_What this exercise asks_.
**1.** Output the part of the forum thread below about getting a partner a visa to Australia, starting with "It can be worth" and going on through "find it complicated.".
**2.** Finish out the next part of the forum thread below about getting a partner a visa to Australia, picking up after its last line.

_Excerpt provided_.
* * * * * * * * *

# Helping partner to Australia



## AussieNeko (Sep 24, 2017)

My bf and I have been dating 1 year. We want to finally meet in person and for him to get to know my family. He is Sri Lankan and I will be going there to meet his family next year. We want to spend Christmas together so the deadline is coming up. I want to know if I can get him a visa as a sponsor? If not how can I help him get a visa? The Australian embassy in Sri Lanka said I can help him get one and I don't know where to start. Please help


----------



## GingerYang (Sep 22, 2017)

If you are not married, I guess visitor visa is a good idea.


----------



## AussieNeko (Sep 24, 2017)

How would I go about getting one for him? Like how can I aid him in getting one? Also thank you for replying me ??


GingerYang said:


> If you are not married, I guess visitor visa is a good idea.


----------



## JandE (Jul 17, 2015)

Most people will do the standard visitor visa (not the sponsored one) but give a letter saying you will be covering all costs, including accommodation etc.
It can be worth saying that the trip is to get to know each other better.
In your case it would also be good to mention your own plan to go there next time.

Some people use migration agents even for visitor visas, if they find it complicated.


----------



## AussieNeko (Sep 24, 2017)

* * * * * * * * *

_Data for analysis_.
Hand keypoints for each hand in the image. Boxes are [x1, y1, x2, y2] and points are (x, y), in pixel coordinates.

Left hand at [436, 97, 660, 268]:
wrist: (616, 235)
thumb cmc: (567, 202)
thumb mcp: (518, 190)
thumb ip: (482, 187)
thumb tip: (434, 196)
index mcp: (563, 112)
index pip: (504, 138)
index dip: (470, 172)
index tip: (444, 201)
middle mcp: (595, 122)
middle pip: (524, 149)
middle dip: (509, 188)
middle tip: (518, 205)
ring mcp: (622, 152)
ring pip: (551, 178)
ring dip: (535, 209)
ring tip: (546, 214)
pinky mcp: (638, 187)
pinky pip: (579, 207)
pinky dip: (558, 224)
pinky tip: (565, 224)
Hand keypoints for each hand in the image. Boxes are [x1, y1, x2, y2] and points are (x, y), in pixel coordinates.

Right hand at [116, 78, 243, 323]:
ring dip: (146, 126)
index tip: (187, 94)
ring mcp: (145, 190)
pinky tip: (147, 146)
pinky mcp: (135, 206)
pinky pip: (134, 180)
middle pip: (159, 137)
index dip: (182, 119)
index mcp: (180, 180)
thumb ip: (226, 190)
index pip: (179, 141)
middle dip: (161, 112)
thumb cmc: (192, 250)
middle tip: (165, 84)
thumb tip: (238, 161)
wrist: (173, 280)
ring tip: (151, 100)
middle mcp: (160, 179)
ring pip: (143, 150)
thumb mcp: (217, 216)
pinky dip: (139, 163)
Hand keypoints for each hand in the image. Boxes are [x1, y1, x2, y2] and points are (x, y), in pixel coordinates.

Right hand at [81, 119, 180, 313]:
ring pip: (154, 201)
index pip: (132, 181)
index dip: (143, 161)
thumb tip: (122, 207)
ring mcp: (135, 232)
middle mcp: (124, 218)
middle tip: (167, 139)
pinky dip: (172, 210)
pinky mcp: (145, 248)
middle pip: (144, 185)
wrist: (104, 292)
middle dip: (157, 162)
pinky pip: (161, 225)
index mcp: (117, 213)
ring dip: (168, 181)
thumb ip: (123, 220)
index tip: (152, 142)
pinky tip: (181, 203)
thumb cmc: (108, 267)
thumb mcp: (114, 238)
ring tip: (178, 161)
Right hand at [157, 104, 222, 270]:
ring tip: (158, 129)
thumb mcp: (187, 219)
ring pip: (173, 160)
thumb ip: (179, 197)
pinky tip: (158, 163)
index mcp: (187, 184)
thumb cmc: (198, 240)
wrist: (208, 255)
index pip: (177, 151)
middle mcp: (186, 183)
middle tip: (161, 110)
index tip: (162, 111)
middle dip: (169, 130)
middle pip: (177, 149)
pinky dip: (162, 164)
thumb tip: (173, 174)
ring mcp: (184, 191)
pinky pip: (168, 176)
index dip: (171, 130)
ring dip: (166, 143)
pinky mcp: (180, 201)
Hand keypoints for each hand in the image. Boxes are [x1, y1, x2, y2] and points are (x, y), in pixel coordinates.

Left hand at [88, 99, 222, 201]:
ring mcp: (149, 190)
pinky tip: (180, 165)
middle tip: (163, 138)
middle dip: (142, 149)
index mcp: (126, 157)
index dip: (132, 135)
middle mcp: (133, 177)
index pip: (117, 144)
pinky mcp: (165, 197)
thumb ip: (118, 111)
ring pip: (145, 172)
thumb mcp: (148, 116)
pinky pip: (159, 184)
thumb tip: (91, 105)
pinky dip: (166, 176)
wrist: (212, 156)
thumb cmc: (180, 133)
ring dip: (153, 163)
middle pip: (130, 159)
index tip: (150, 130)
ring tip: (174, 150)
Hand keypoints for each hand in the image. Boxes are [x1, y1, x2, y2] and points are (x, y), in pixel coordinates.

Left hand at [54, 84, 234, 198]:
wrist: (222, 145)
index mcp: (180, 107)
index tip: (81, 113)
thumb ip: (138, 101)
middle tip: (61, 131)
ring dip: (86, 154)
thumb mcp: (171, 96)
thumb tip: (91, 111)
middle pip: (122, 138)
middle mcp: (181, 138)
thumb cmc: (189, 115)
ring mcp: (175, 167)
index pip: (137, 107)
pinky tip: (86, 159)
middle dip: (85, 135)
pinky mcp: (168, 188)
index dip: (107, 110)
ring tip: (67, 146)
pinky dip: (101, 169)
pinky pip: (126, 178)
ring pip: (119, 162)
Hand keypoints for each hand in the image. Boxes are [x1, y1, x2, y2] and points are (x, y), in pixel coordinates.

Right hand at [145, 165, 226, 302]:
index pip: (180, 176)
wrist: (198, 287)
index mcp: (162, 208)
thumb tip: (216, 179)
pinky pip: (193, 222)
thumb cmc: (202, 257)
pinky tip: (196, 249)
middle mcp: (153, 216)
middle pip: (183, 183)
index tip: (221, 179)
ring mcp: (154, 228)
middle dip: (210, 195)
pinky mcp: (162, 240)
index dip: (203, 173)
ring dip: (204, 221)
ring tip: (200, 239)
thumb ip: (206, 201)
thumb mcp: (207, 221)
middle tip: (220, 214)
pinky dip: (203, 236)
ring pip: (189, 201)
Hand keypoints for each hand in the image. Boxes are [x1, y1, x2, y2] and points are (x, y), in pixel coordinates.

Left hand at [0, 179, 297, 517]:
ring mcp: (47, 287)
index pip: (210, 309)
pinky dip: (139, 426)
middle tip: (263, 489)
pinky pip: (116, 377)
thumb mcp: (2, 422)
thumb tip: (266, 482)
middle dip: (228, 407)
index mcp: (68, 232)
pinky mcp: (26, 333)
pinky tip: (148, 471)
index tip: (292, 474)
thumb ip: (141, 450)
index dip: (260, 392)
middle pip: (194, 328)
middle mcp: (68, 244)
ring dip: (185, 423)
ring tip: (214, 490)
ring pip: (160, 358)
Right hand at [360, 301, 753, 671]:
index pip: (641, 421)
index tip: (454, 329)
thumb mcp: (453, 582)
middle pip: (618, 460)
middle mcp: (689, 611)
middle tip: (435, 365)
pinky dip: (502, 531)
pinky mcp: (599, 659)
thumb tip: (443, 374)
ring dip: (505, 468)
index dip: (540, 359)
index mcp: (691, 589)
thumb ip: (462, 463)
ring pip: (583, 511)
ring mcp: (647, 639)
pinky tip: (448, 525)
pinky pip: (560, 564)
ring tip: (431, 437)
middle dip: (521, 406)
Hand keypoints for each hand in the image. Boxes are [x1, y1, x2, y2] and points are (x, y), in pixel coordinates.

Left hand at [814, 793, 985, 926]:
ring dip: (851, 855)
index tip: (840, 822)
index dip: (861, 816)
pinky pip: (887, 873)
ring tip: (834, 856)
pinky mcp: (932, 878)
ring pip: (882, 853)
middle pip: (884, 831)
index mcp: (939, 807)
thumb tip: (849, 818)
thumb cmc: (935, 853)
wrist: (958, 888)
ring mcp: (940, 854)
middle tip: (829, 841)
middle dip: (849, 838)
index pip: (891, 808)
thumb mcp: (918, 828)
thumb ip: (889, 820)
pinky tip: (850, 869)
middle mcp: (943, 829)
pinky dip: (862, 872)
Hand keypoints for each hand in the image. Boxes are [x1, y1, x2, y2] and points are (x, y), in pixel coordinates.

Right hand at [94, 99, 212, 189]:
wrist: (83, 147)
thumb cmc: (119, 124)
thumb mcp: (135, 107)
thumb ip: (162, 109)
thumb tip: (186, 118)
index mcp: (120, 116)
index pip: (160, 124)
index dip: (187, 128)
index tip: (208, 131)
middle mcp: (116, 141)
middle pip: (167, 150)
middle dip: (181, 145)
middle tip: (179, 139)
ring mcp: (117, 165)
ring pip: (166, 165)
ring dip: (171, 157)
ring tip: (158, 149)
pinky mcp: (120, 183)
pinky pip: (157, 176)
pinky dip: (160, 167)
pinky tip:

* * * * * * * * *

_List of answers_.
**1.**
It can be worth saying that the trip is to get to know each other better.
In your case it would also be good to mention your own plan to go there next time.

Some people use migration agents even for visitor visas, if they find it complicated.

**2.**
Do you think becausebor th country he comes from that a migration agent is needed? I'm still studying and a part time carer at times so imminent is hard for me and his money is going into coming here.


JandE said:


> Most people will do the standard visitor visa (not the sponsored one) but give a letter saying you will be covering all costs, including accommodation etc.
> It can be worth saying that the trip is to get to know each other better.
> In your case it would also be good to mention your own plan to go there next time.
> 
> Some people use migration agents even for visitor visas, if they find it complicated.


----------



## Skybluebrewer (Jan 15, 2016)

If money is an issue with using an agent for a visitor visa, you'd better start saving and studying if you plan on applying for a partner visa in the future.

I like to think of using an RMA as insurance. You may not need them if everything goes right but you'll wish you had one when things go wrong and with DIBP, your wallet will hurt when things go wrong.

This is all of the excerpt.